Nem [o ser] é divisível (diaipeton), pois é todo um só (homoion),
e nem é mais [aqui], pois impediria que fosse coeso (synechesthai),
nem é menos [ali], mas é pleno de ser (empleon estin eontos)

http://philoctetes.free.fr/parmenides.pdf


Insiro aqui também o comentário de um filósofo italiano, Domenico Pacitti, pois o achei mais pertinente do que qualquer comentário que eu fosse fazer (tradução e grifos meus):

O argumento, então, é sublime em sua simplicidade: somente o ser é, pois não-ser não pode ser. O ser é portanto um: a existência colateral do não-ser significaria dois, de onde uma infinitude de divisões teria então surgido. Agora, uma vez que o que pode ser pensado e o que pode ser é a mesma coisa, qualquer pensamento da coisa que não é será impossível. Pois um pensamento daquilo que não é será um pensamento de nada, e por isso nem será um pensamento.

Ou como aponta Mário Ferreira: “só podemos conhecer o que é possível de tornar-se um; melhor diríamos, o que é alguma coisa”.


Mais adiante, o filósofo brasileiro ressalta que a única coisa não evidente a respeito do Ser é a de que ele seja infinito, e é justamente esta questão que mobiliza os teólogos.

Francisco Suárez (renomadíssimo pensador da escolástica tardia), por exemplo, afirma: há alguma coisa, e esse alguma coisa é ser, tem aptidão para existir, incluindo o ser atual, que se revela evidentemente, e o ser potencial, que não existiu mas teve aptidão para existir (como o filho de Napoleão, por exemplo). O ser potencial não é, assim, um puro nada, e tal noção mostra-se consonante à tradição que começou em Parmênides, embora sob um novo aspecto (trataremos mais disso em um post futuro).
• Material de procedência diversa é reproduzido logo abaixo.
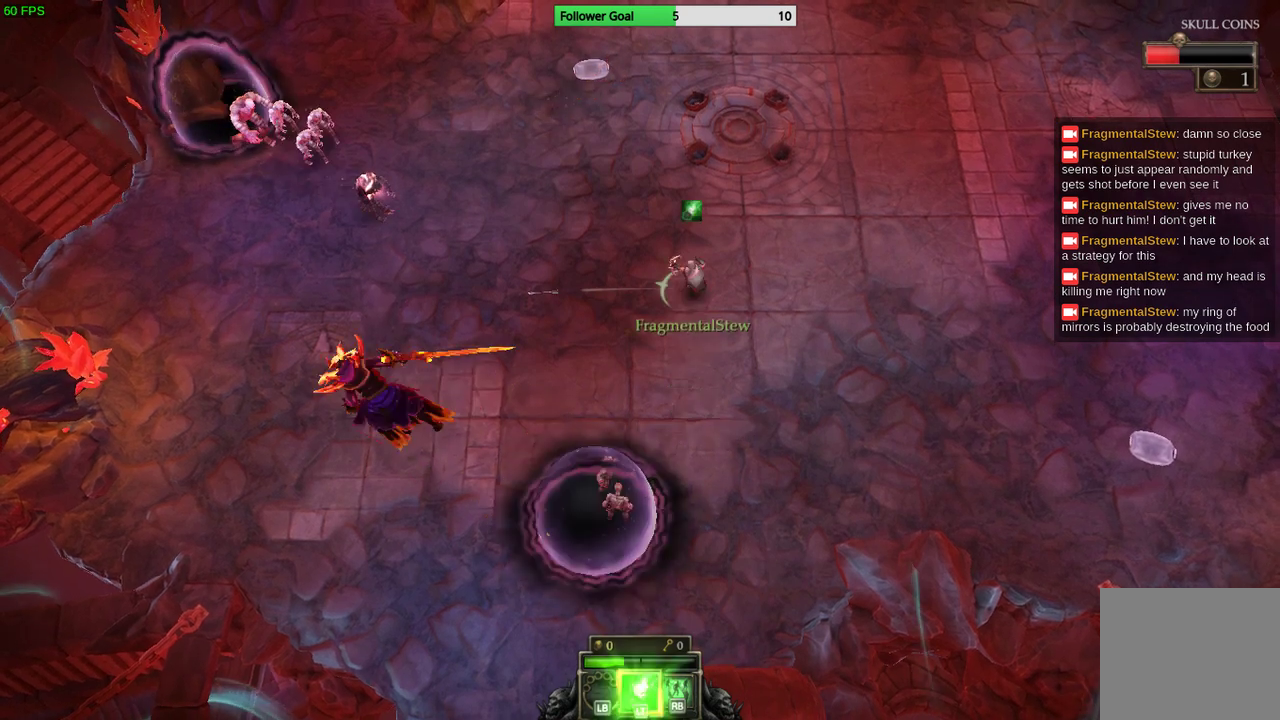
{"buttons": [], "left_stick": "up-left", "right_stick": "left", "events": []}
Esta exposição é mais do que necessária para compreendermos satisfatoriamente o pensamento de Duns Scotus. Como o próprio Mário faz questão de sublinhar, é impossível uma discussão apropriada da questão sem uma familiaridade mínima com os fundamentos da metafísica que alicerçam a construção filosófica do Doctor Subtilis (cognome derivado, aliás, da sutileza e peculiaridade do pensamento escotista, de acesso muito mais difícil do que o tomista).


Mas, então, o que é o ser infinito para Duns Scotus?

Ora, como já bem demonstramos, o ser infinito não pode ser entendido extensivamente, mas como o ser em sua intensidade mais absoluta.

ser finito = ser contingente = dependente de outro para ser

O ser finito tende para o extrínseco e para a sua finalidade intrínseca, ele “busca perfeições que lhe faltam”, mergulha-se num eterno “querer mais”. Já o ser infinito é um ser perfeito, mais do que isso, oniperfeito, é o ser enquanto ser (e nada mais) de Aristóteles.


O que propõe Scotus é uma via ascensional ontológica, partindo do “ser comum” para chegar ao ser infinito. É evidente, afirma Mário, que, dentre as coisas que conhecemos, há coisas criadas e há coisas incriadas (pois, lembremos, nada advém do nada).

Criadas (por outra) – possíveis, finitas, ab alio

Incriadas (de per si) – necessárias, infinitas, a se

Fica muito claro, assim, que a prova escotista funda-se no princípio da causalidade – um tanto diferente do modo tomista, mas corroborando as suas vias.


Há quem objete contra à prova da causalidade ao admitir uma infinidade de causas. Bem, contra tais objeções, Scotus busca provar três proposições que colocariam a pá de cal sobre a questão. Vamos a elas:

1) Que é impossível uma infinidade de causas essencialmente ordenadas

Se não houvesse uma causa primeira, as causas seriam infinitas. Bem, o infinito numérico, quantitativo, só existe em potência. Ademais, admitida a infinitude causal, não se poderia falar em anteriores e posteriores. Não bastasse isso, a causa desta causalidade infinita seria ainda a primeira e mais perfeita.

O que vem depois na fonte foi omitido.